3. The pharmaceutical preparation according to claim 2, wherein the virus is rhinovirus or influenza.

4. The pharmaceutical preparation according to any one of claims 1 to 3, wherein the IFN-β is recombinant human IFN-β1a.

5. The pharmaceutical formulation according to any one of claims 1 to 4, wherein the IFN-β is formulated in an aqueous solution with a pH of approximately 6 to 7, for example, pH 6.5, and preferably excludes mannitol, human serum albumin, and arginine.

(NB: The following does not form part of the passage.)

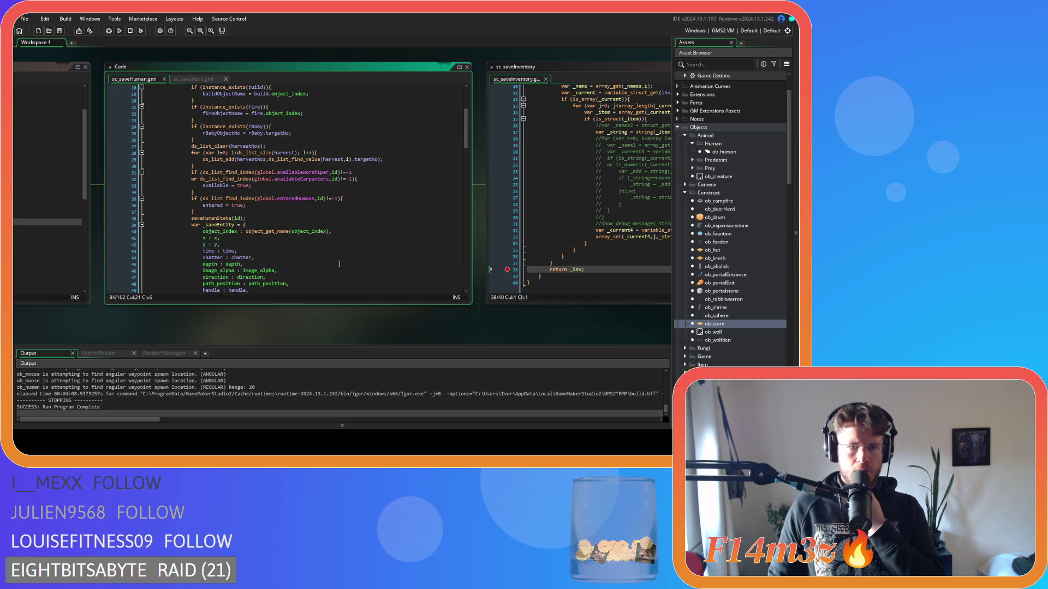
{"action": "scroll", "coordinate": [340, 264], "scroll_direction": "up", "scroll_amount": 5}
{"action": "scroll", "coordinate": [340, 264], "scroll_direction": "down", "scroll_amount": 20}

6. The pharmaceutical formulation according to any one of claims 1 to 5, wherein the administration by inhalation is to the airway of the patient, and includes aerosolization of the liquid formulation of IFN-β.

7. The pharmaceutical preparation according to claim 6, wherein administration is by the use of a nebulizer.

8. The pharmaceutical preparation according to any one of claims 1 to 7, wherein the administration of IFN-β is as an inhalation dose once daily.

9. The pharmaceutical preparation according to any one of claims 1 to 8, wherein the patient is receiving systemic treatment with a corticosteroid selected from prednisolone, hydrocortisone, dexamethasone, methylprednisolone, or prednisone, or a combination thereof.

10. The pharmaceutical formulation according to any one of claims 1 to 9, wherein the IFN-β is administered by inhalation in combination with the administration of one or more further therapeutic agents to aid in the improvement of one or more symptoms caused by the same viral infection, and each of the further agents is administered simultaneously, separately, or sequentially.